Mengkambinghitamkan hak paten atas kekurangan obat di negara berkembang adalah tindakan yang tidak jujur. Sebagian besar obat-obatan dalam daftar obat esensial WHO tidak dilindungi hak paten – obat-obatan tersebut tersedia di seluruh dunia dalam bentuk generik. Namun ratusan juta pasien tidak menerimanya.
Dalam banyak kasus, hambatan terhadap pengobatan mencerminkan buruknya infrastruktur dan kebijakan yang salah arah di banyak negara berkembang.
Fasilitas penyimpanan yang buruk di seluruh dunia menyebabkan pemborosan pasokan farmasi secara signifikan, sehingga menaikkan biaya secara drastis. Di India, studi pengendalian kualitas mengikuti serangkaian botol vaksin melalui proses pengiriman rantai pasokan.

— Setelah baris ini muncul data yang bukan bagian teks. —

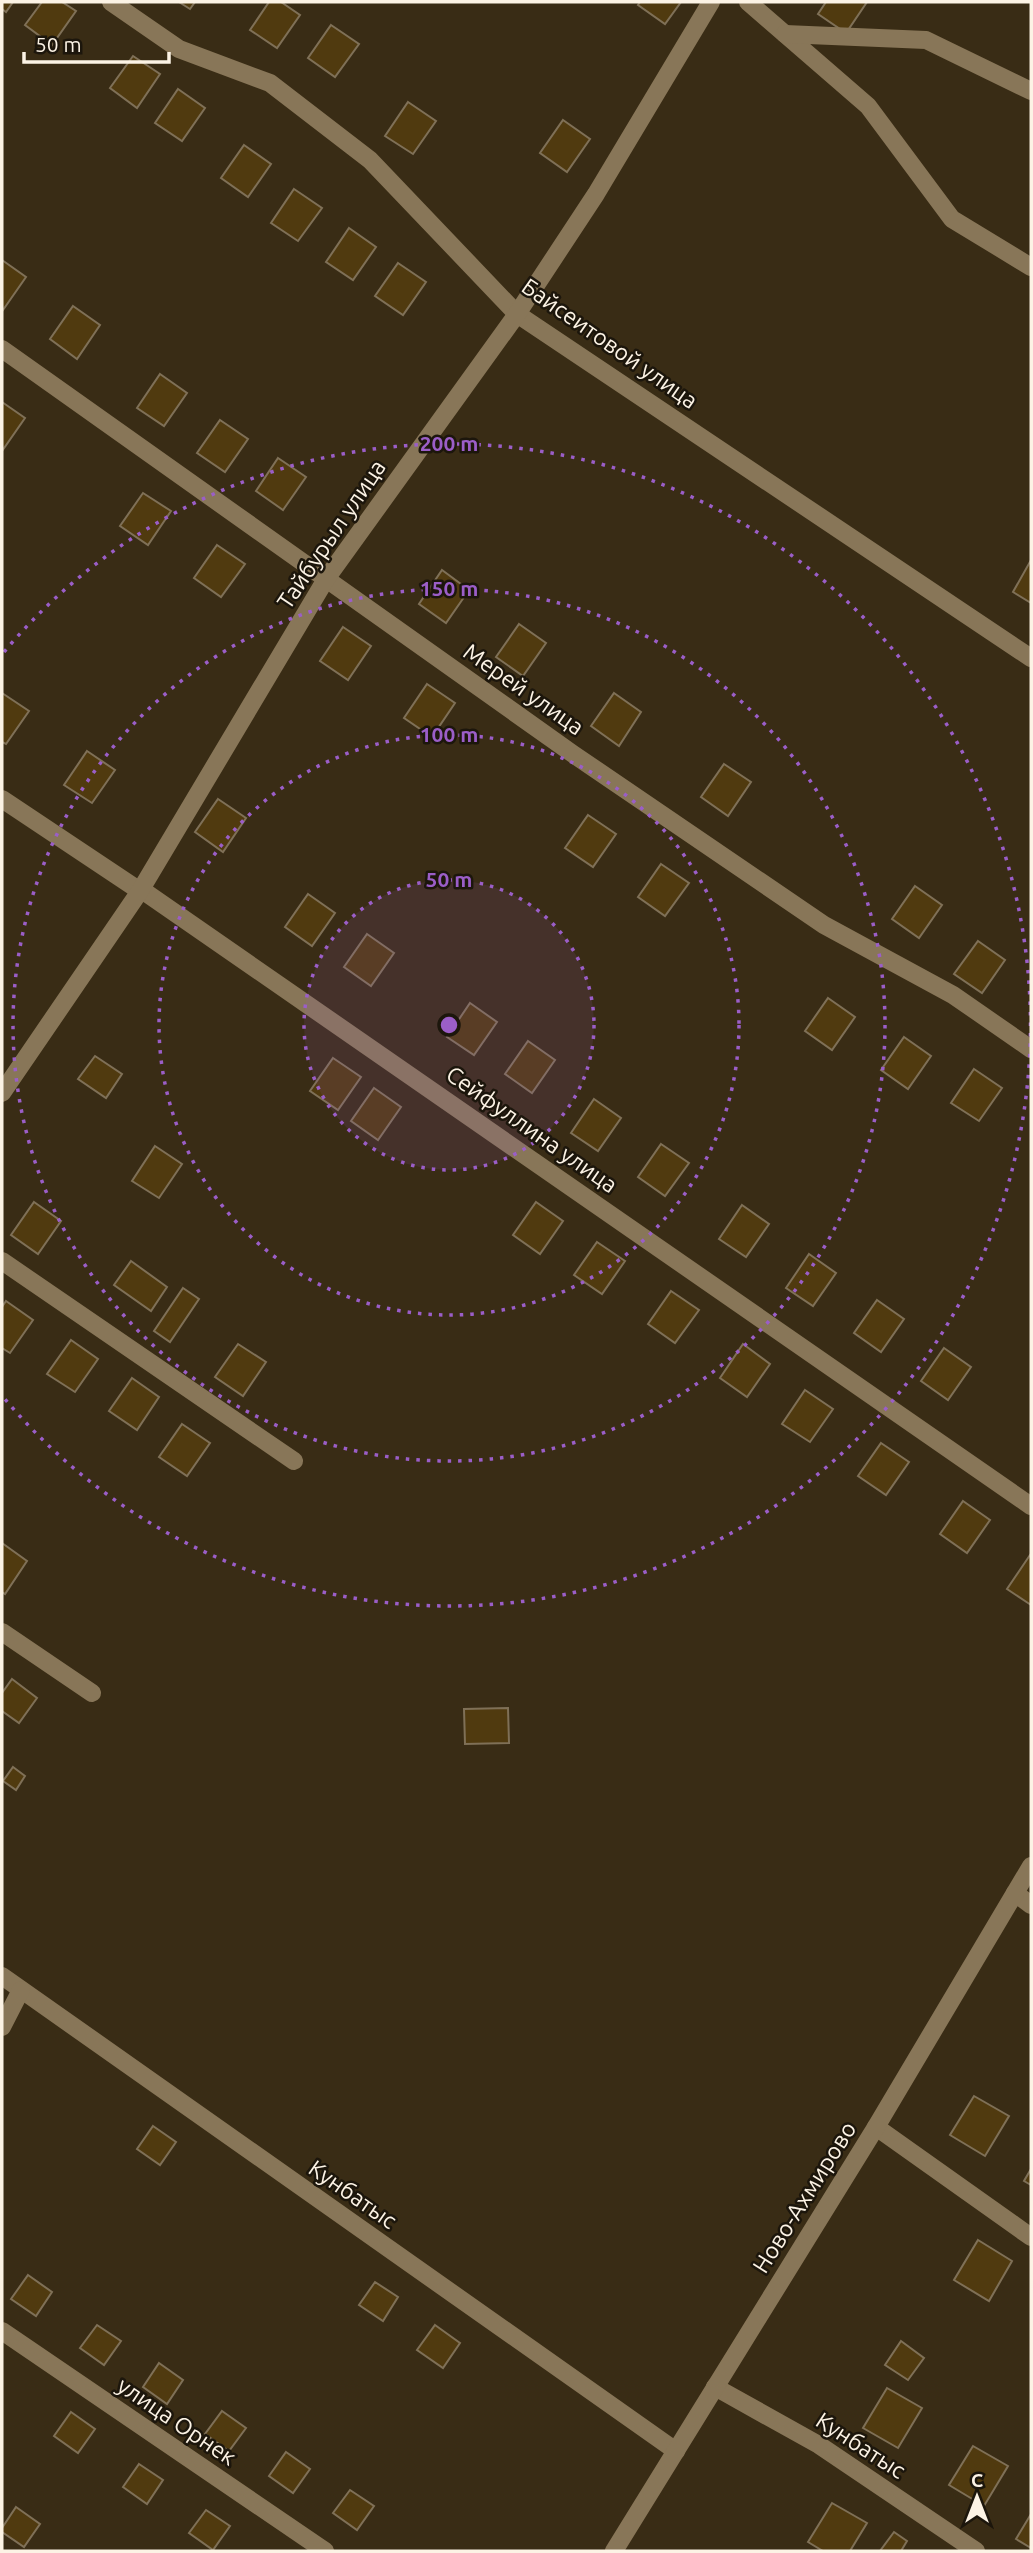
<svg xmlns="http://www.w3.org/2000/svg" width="1033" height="2553" font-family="Ubuntu,sans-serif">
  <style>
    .building { fill: #503a0f; stroke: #7f7057; stroke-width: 2 }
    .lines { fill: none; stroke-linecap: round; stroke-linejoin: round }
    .minor { stroke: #887658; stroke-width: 18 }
    .ring { fill: none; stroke: #9b5ec8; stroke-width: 3.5; stroke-dasharray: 3.5 7 }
    .labels { text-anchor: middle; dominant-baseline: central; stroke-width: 5; stroke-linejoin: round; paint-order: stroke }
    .street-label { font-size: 23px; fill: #fcf3e5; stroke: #1c160c }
    .centre { fill: #9b5ec8; stroke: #1c160c; stroke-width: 3.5 }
    .ring-label { font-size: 21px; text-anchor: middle; font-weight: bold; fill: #9b5ec8; stroke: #1c160c; stroke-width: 5; stroke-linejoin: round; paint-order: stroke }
  </style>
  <rect width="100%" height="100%" fill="#392c15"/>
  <g class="building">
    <path d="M 2,2 L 13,2 L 6,12 L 2,9 Z"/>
    <path d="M 42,2 L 62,2 L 76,11 L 52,45 L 25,25 Z"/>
    <path d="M 179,2 L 195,2 L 190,9 Z"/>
    <path d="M 269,2 L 281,2 L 300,15 L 277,48 L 250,30 Z"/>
    <path d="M 640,2 L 681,2 L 665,24 L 638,5 Z"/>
    <path d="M 826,2 L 867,2 L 846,33 L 818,14 Z"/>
    <path d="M 331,25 L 359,44 L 335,77 L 308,58 Z"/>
    <path d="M 133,56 L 160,74 L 137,108 L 110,88 Z"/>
    <path d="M 178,89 L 205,108 L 182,141 L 155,123 Z"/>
    <path d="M 408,102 L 436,121 L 413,154 L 385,136 Z"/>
    <path d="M 563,120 L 590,139 L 567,172 L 540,153 Z"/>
    <path d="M 244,145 L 271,164 L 248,197 L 221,178 Z"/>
    <path d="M 294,189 L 322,208 L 298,241 L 271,223 Z"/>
    <path d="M 349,228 L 376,247 L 353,280 L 326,262 Z"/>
    <path d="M 2,260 L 26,277 L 3,310 L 2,309 Z"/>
    <path d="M 398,263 L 426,282 L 403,315 L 375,296 Z"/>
    <path d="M 73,306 L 100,325 L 77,359 L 50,339 Z"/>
    <path d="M 160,374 L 187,393 L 164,426 L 137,408 Z"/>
    <path d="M 2,402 L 25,418 L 2,451 Z"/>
    <path d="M 220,420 L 248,439 L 225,472 L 197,453 Z"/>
    <path d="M 278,458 L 306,477 L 283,510 L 256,491 Z"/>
    <path d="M 143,493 L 171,511 L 148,545 L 120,526 Z"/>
    <path d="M 217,545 L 245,564 L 221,597 L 194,578 Z"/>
    <path d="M 1031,560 L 1031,603 L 1013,592 Z"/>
    <path d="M 442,570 L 469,590 L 446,623 L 419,604 Z"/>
    <path d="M 519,624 L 546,643 L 523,676 L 496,657 Z"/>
    <path d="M 343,627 L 371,646 L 348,680 L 320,661 Z"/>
    <path d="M 427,684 L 455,703 L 432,737 L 404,718 Z"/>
    <path d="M 2,693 L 29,711 L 6,744 L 2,742 Z"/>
    <path d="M 614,693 L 641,712 L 619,746 L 591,726 Z"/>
    <path d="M 87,751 L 115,770 L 92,803 L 64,785 Z"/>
    <path d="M 724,764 L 751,782 L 728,816 L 701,797 Z"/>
    <path d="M 218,799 L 246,818 L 223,852 L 195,832 Z"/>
    <path d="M 588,815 L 616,834 L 593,867 L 565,848 Z"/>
    <path d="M 661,864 L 689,883 L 665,916 L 638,897 Z"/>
    <path d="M 915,886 L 942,905 L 919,938 L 892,919 Z"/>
    <path d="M 308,894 L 335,913 L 312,946 L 285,927 Z"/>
    <path d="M 367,934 L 394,953 L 371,986 L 344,967 Z"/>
    <path d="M 978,941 L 1005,960 L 982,993 L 954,974 Z"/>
    <path d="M 828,998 L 855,1017 L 832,1050 L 805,1031 Z"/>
    <path d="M 470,1003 L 497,1022 L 474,1055 L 447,1037 Z"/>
    <path d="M 904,1037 L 931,1056 L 908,1089 L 881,1070 Z"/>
    <path d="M 528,1041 L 555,1060 L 532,1093 L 505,1074 Z"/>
    <path d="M 95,1056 L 122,1074 L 106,1098 L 78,1079 Z"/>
    <path d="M 333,1058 L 361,1077 L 338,1110 L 310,1091 Z"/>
    <path d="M 974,1069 L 1002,1088 L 979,1121 L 951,1103 Z"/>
    <path d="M 374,1088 L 401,1107 L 378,1140 L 351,1121 Z"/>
    <path d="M 594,1099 L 621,1118 L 598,1151 L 571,1133 Z"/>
    <path d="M 661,1144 L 689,1163 L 665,1196 L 638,1177 Z"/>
    <path d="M 155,1146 L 182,1164 L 159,1198 L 132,1181 Z"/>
    <path d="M 34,1202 L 61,1221 L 38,1254 L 11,1235 Z"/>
    <path d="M 536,1202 L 563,1221 L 540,1254 L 513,1235 Z"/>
    <path d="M 742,1205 L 769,1224 L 746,1257 L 719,1239 Z"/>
    <path d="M 597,1242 L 625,1261 L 602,1294 L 574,1275 Z"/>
    <path d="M 809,1254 L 836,1273 L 813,1306 L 786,1288 Z"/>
    <path d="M 131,1261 L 167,1287 L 151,1311 L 114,1285 Z"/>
    <path d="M 183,1288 L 199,1299 L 170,1342 L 154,1331 Z"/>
    <path d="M 671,1291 L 699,1310 L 675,1343 L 648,1324 Z"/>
    <path d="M 877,1300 L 904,1319 L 881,1352 L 854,1333 Z"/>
    <path d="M 6,1301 L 33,1320 L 10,1353 L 2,1348 L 2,1307 Z"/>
    <path d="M 71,1340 L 98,1359 L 75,1392 L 47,1374 Z"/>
    <path d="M 238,1344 L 266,1362 L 243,1396 L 215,1377 Z"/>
    <path d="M 743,1344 L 770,1364 L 747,1397 L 720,1378 Z"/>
    <path d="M 944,1348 L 971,1367 L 948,1400 L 921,1381 Z"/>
    <path d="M 132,1378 L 159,1397 L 137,1430 L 109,1411 Z"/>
    <path d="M 805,1390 L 833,1409 L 810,1442 L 782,1424 Z"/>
    <path d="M 182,1424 L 210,1443 L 187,1476 L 159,1457 Z"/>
    <path d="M 881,1443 L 909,1462 L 886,1495 L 858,1476 Z"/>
    <path d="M 963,1501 L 990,1520 L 967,1553 L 940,1534 Z"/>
    <path d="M 2,1543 L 27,1561 L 5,1594 L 2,1592 Z"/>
    <path d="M 1030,1555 L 1031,1556 L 1031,1605 L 1007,1589 Z"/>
    <path d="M 12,1679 L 37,1698 L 19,1723 L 2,1711 L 2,1693 Z"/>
    <path d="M 508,1708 L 509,1743 L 465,1744 L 464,1709 Z"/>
    <path d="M 13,1767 L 25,1776 L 16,1790 L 3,1781 Z"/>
    <path d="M 974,2096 L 1009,2116 L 985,2156 L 950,2135 Z"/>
    <path d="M 153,2126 L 176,2142 L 160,2165 L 137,2149 Z"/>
    <path d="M 1031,2169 L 1031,2185 L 1024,2181 Z"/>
    <path d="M 978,2240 L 1012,2261 L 989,2301 L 954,2280 Z"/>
    <path d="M 28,2275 L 52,2292 L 36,2316 L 11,2299 Z"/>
    <path d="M 375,2282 L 398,2297 L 383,2321 L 359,2305 Z"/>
    <path d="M 97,2325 L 121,2341 L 104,2365 L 80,2348 Z"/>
    <path d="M 435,2325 L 460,2343 L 443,2368 L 417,2350 Z"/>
    <path d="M 901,2341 L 924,2358 L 908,2380 L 885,2365 Z"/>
    <path d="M 159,2363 L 183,2380 L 167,2404 L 143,2387 Z"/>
    <path d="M 887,2388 L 922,2408 L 898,2448 L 863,2428 Z"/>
    <path d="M 222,2411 L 246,2428 L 229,2451 L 205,2434 Z"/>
    <path d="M 71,2412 L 95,2429 L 78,2453 L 54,2436 Z"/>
    <path d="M 973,2446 L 1008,2466 L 984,2506 L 949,2485 Z"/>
    <path d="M 286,2452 L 310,2469 L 293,2493 L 269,2476 Z"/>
    <path d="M 139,2464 L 163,2480 L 147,2504 L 123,2487 Z"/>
    <path d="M 350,2490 L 374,2506 L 357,2530 L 333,2513 Z"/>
    <path d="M 832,2503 L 867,2523 L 850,2551 L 823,2551 L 808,2542 Z"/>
    <path d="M 16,2507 L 40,2524 L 24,2547 L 2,2532 L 2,2528 Z"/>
    <path d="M 206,2510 L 230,2526 L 213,2550 L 189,2533 Z"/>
    <path d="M 1031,2514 L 1031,2548 L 1016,2539 Z"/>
    <path d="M 894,2532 L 907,2541 L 901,2551 L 880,2551 Z"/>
  </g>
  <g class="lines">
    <g class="minor">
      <path d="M 111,2 L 179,49 L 270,83 L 370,160 L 517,314 L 1031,658"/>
      <path d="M 748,2 L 868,106 L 952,219 L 1031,267"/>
      <path d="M 785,34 L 926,40 L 1031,91"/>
      <path d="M 2,349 L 573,754 L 824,925 L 953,995 L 1031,1049"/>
      <path d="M 2,799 L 140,891 L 142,890 L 1031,1506"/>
      <path d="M 2,1093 L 140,891 L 326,579 L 517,314 L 596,194 L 711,2"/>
      <path d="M 2,1261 L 294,1461"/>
      <path d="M 2,1632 L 92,1693"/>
      <path d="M 1015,1893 L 1031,1905"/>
      <path d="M 2,1976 L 676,2451"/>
      <path d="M 2,2027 L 21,1990"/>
      <path d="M 876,2127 L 1031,2237"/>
      <path d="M 2,2331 L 325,2551"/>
      <path d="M 715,2387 L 819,2445 L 976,2551"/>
      <path d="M 614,2551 L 876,2127 L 1031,1866"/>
    </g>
  </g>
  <circle cx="449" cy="1025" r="145" fill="#9b5ec8" fill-opacity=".12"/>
  <g class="ring">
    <circle cx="449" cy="1025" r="145"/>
    <circle cx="449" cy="1025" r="290"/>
    <circle cx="449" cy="1025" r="436"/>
    <path d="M4 652A581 581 0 1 1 4 1398"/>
  </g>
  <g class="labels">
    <g class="street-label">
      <text transform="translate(610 343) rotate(35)">Байсеитовой улица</text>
      <text transform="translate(331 534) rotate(-56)">Тайбурыл улица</text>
      <text transform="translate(524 689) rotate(35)">Мерей улица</text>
      <text transform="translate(532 1129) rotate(35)">Сейфуллина улица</text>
      <text transform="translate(353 2194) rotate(35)">Кунбатыс</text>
      <text transform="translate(804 2197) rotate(-58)">Ново-Ахмирово</text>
      <text transform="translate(177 2421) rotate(34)">улица Орнек</text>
      <text transform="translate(861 2445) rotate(33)">Кунбатыс</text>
    </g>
  </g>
  <circle cx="449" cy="1025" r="10" class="centre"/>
  <g class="ring-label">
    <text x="449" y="451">200 m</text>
    <text x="449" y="596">150 m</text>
    <text x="449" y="742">100 m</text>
    <text x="449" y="887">50 m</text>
  </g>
  <rect width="1033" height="2553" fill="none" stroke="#fcf3e5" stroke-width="7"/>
  <g transform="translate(977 2497)" stroke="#1c160c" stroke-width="5" paint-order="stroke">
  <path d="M0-5L12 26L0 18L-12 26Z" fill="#fcf3e5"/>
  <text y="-10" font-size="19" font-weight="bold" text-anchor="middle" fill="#fcf3e5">С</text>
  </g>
  <path d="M24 52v10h145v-10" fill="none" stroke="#fcf3e5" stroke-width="3.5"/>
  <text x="35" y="52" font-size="21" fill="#fcf3e5" stroke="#1c160c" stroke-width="5" paint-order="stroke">50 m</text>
</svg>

Studi tersebut menemukan bahwa 76 persen vaksin menjadi tidak berguna karena tidak sengaja dibekukan saat disimpan di fasilitas penyimpanan di bawah standar.
Mengabaikan sistem IP kami tidak akan menyelesaikan masalah seperti itu. Namun, hal ini akan menghilangkan perlindungan yang memberikan insentif kepada perusahaan untuk mengembangkan obat-obatan baru dan memastikan bahwa obat-obatan tersebut sampai ke pasien dengan cepat dan andal.
Organisasi kesehatan dunia, masing-masing negara, dan inovator medis semuanya memiliki peran penting dalam mengatasi hambatan akses medis di seluruh dunia. Panel Tingkat Tinggi tentang Akses terhadap Obat-obatan merupakan kesempatan bersejarah untuk menjalin kemitraan semacam ini. Sebaliknya, PBB dengan sengaja memisahkan partai-partai ini dan mengorbankan kesehatan global demi politik kecil-kecilan.